Finger poised over the mouse. Breath on hold. Prayer spoken silently. This was the moment I had been both dreading and anticipating. I was about to open the results of the survey I had sent out to all the junior high teachers. Would I be voted off the island, or would I be supported for another year?
My mind flew back to the conversation I had had with my principal eight months ago. We were in his office and I was nervously explaining to him my vision for meaningful collaboration in our junior high team. We would all focus on critical reading and thinking strategies at the same time, for the same length of time, across all subjects. We had tried something similar a few years back and it fizzled. I knew I was stepping out on a limb. I told him I did not have an precise plan laid out, but I knew in what direction I wanted to go. He was very supportive and told me that sometimes we just need to stop doing the ‘ready, set’ routine and just ‘go.’
Next on my nervous-approach list was my junior high team. I explained my vision and rationale (posted previously here) to them. I also told them that while I had a general plan, the specifics would need to be worked out by all of us. Thankfully, they were on board, a little skeptical, but willing to give it a shot. What followed was 8 months of trial and error, successes and set backs, and a lot of collaborative formative assessment marking sessions…

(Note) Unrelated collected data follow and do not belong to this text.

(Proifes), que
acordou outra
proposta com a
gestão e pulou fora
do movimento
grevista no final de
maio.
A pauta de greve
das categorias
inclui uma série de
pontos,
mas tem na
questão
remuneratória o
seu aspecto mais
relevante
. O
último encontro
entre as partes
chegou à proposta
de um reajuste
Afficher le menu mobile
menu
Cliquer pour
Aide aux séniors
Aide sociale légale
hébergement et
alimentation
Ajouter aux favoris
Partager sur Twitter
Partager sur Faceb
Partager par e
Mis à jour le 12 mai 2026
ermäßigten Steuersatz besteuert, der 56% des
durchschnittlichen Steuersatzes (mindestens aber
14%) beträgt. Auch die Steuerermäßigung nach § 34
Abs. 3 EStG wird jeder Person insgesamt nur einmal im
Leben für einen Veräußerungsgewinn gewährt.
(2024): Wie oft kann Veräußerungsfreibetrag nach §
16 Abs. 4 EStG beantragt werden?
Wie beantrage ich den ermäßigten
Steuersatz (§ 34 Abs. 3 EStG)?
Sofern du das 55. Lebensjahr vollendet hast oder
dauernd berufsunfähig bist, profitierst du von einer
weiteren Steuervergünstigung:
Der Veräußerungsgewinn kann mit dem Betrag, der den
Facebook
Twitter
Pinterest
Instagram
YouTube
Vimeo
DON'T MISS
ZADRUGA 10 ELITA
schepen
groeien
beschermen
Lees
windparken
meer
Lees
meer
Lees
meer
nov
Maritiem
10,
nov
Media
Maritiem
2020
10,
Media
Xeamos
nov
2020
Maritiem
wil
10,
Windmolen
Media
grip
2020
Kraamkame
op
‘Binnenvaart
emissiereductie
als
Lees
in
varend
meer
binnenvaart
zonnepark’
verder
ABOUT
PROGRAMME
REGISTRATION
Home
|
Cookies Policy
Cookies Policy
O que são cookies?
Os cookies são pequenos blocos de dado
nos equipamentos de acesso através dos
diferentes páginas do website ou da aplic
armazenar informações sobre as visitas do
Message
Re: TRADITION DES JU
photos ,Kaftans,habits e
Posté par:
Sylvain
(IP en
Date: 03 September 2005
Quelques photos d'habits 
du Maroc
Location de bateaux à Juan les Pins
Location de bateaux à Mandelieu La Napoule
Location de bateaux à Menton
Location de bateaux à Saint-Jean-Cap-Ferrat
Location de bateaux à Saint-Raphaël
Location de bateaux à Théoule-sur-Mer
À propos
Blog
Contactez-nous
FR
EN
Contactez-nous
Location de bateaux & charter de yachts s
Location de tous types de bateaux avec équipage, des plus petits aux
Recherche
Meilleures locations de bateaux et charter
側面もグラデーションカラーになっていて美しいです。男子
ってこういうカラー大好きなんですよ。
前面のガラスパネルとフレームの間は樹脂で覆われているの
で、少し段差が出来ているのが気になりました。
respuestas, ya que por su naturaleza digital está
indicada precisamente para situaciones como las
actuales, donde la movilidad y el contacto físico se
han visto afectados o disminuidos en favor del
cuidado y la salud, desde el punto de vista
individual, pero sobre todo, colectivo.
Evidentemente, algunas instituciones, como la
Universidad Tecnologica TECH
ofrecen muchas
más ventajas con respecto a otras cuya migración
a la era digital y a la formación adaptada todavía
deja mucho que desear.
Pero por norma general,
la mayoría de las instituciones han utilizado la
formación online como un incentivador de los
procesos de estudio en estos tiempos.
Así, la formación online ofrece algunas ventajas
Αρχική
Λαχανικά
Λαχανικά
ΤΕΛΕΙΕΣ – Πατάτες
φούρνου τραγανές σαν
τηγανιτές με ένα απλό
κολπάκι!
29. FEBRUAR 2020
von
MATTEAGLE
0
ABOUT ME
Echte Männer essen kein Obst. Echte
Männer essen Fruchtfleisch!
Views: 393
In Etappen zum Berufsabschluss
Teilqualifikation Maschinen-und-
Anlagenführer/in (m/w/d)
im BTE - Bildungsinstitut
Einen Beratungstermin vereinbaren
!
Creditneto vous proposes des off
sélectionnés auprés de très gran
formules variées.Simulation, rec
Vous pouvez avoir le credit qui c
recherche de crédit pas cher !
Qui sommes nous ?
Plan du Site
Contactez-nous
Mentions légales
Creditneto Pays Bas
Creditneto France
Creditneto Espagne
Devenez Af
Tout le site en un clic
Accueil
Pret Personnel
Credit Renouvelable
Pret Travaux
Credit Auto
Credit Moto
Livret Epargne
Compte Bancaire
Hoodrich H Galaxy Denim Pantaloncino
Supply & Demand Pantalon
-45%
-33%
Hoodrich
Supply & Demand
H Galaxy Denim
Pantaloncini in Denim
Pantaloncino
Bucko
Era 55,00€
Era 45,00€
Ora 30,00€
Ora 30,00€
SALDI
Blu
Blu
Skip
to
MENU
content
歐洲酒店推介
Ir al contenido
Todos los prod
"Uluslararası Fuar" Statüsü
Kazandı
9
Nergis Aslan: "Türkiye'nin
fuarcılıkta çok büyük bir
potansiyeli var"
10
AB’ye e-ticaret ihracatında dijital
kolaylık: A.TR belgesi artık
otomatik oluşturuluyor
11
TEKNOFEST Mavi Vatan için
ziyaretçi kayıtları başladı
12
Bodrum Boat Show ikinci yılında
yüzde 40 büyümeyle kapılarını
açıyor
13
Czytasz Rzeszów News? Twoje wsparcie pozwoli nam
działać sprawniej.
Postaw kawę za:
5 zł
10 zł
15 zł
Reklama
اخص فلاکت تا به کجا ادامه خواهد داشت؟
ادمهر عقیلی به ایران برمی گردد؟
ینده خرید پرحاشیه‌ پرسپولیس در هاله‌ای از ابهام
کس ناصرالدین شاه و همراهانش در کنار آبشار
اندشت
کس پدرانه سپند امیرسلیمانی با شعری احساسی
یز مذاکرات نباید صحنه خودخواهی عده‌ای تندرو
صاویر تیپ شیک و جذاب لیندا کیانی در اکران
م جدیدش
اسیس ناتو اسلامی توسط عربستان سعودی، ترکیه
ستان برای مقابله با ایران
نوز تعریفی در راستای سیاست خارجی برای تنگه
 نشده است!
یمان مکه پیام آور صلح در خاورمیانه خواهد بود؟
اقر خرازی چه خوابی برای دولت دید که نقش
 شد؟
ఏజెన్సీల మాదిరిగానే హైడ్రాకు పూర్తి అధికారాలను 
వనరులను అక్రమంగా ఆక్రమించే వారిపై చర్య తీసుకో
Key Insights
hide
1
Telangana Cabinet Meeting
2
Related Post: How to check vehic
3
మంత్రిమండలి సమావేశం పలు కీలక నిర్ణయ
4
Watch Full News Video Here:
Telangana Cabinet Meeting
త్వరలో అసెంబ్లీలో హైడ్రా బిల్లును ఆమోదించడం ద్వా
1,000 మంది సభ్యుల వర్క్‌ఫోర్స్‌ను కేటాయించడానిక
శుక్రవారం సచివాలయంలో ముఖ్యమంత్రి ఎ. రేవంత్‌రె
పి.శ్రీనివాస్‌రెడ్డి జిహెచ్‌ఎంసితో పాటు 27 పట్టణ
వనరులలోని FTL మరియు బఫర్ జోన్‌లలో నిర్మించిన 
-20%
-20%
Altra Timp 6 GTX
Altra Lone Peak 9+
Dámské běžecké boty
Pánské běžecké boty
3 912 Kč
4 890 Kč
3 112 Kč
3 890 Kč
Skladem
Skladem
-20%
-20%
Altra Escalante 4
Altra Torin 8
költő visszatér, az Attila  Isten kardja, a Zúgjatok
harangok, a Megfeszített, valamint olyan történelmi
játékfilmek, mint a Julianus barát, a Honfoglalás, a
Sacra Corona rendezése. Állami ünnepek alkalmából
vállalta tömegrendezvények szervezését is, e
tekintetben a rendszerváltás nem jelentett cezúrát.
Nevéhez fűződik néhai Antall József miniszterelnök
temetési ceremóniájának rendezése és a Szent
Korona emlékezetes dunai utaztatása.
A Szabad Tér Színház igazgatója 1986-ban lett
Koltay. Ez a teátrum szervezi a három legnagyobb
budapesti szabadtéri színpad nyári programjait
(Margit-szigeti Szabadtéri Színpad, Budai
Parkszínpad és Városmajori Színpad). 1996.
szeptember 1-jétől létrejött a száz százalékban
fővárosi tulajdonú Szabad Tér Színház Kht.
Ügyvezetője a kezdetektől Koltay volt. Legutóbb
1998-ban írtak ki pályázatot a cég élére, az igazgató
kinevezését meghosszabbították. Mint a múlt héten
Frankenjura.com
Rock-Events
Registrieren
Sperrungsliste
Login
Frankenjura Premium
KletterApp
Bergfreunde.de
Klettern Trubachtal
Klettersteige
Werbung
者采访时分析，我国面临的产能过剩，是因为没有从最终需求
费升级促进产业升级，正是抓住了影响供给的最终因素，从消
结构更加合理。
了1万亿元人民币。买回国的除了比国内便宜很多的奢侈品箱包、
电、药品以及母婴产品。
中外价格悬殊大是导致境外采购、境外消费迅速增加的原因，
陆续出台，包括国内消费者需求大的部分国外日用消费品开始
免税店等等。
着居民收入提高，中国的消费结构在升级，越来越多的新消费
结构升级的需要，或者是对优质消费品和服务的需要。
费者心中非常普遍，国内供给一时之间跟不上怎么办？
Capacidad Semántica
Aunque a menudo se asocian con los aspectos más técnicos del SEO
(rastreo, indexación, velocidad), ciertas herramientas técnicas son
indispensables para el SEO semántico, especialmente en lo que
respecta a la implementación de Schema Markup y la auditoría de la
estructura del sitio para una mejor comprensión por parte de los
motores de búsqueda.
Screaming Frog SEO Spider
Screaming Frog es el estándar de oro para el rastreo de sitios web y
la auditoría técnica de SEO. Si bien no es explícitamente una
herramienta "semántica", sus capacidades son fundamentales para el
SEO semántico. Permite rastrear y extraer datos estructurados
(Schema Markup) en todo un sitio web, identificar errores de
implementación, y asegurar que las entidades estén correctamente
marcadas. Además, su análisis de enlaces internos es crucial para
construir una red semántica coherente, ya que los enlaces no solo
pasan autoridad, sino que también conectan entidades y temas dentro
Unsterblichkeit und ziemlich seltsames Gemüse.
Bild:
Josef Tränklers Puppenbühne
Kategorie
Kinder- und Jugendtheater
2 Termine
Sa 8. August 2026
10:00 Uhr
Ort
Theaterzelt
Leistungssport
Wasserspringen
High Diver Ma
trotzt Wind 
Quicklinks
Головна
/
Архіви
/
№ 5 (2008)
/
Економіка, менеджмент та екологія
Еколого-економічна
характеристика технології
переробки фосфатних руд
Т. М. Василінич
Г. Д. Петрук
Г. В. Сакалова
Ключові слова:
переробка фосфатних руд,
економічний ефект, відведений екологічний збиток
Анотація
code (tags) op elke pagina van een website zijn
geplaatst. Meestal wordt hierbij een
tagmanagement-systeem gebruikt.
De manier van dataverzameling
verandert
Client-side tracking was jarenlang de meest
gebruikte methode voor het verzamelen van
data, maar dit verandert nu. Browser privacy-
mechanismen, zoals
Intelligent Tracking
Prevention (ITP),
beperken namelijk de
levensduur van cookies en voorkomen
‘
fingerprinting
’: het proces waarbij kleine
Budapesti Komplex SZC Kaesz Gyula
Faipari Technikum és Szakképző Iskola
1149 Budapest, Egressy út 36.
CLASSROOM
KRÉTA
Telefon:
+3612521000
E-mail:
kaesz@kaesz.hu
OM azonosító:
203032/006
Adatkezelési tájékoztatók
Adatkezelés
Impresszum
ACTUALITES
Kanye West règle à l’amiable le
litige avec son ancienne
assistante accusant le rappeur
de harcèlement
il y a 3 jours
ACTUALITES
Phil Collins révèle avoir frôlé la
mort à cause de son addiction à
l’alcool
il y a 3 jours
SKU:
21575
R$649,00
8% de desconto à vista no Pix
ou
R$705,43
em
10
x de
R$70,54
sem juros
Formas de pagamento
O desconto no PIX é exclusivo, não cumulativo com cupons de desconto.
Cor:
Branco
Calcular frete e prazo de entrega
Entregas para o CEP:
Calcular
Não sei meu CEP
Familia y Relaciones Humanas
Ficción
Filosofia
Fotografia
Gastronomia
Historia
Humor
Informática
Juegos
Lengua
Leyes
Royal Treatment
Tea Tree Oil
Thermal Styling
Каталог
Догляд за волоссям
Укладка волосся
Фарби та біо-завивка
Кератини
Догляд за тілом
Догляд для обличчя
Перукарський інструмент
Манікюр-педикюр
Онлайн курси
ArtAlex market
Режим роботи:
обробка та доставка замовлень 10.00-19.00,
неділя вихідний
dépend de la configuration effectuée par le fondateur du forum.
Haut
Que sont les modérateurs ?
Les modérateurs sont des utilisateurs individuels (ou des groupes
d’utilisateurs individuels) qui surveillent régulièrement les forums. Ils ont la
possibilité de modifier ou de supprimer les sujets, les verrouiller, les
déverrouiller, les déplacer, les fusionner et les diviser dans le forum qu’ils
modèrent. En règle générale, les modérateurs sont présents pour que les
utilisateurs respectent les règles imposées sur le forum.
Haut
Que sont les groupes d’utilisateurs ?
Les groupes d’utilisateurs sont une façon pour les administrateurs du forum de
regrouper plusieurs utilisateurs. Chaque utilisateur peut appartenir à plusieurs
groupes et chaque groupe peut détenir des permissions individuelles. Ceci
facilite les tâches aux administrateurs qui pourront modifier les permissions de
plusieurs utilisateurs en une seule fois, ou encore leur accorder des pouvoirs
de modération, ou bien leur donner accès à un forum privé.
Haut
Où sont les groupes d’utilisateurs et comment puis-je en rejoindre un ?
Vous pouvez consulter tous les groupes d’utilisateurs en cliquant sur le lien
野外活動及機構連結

I thought our reading strategies initiative had been very successful for a first draft. I knew there were many things we could do to improve it and was desperately hoping my colleagues would think so too. The moment of truth had arrived. What would the math and science teachers say?
So, taking a deep breath, I opened up the results of the survey and started reading. I was surprised and delighted! All the teachers thought it was very valuable for student learning. But, what really surprised me was that their observations and concerns were very similar to mine and their suggestions for improvement were beyond my expectations. Frankly, they gave me some great ideas for next year.
Some of the comments on what worked well:
– “From this they can employ the same strategies they use in LA in Science.”
– “It identifies why students have a difficult time solving language-based questions”
What was challenging:
– “At times it was a real push to find any meaningful relationship between the strategy and where we were at in math. Some strategies are simply not used very often, or not at all, in Mathematics.”
How teaching practice was affected:
– “It increased awareness of how important these strategies are and taught me new ways to incorporate them throughout my teaching.”
– “Used more think-alouds, modeling, and integration of the reading strategies into the daily to-dos.”
Suggestions for improvement or changes:
– “Spend more time talking and planning about implementing strategies to teach reading strategies, intervention, etc.”
– “Establish goals of what to do with the data, discuss strategies on how to move the struggling students up.”
All in all, I am so pleased with their feedback (and that I didn’t get voted off the island!). I am excited that we will be doing this again next year, but with some experience under our belts and with some new ideas to make it even better.
What are your thoughts on an initiative like this? Any suggestions about how to improve it?
Very exciting feedback, Sherry! Practical research in a team is a daunting undertaking…but it sounds like the things you and your team learned have outweighed the challenges. I don’t think we can ever learn to full potential without taking risks; as a leader, this means putting your own neck out there at times. Sounds like you took the bull by the horns and managed to wrangle some success, perhaps even more than you anticipated. Eager to see what happens next year!
Thank you, Kathleen! It was pretty exciting to read their feedback and even more exciting that they came up with such great ideas.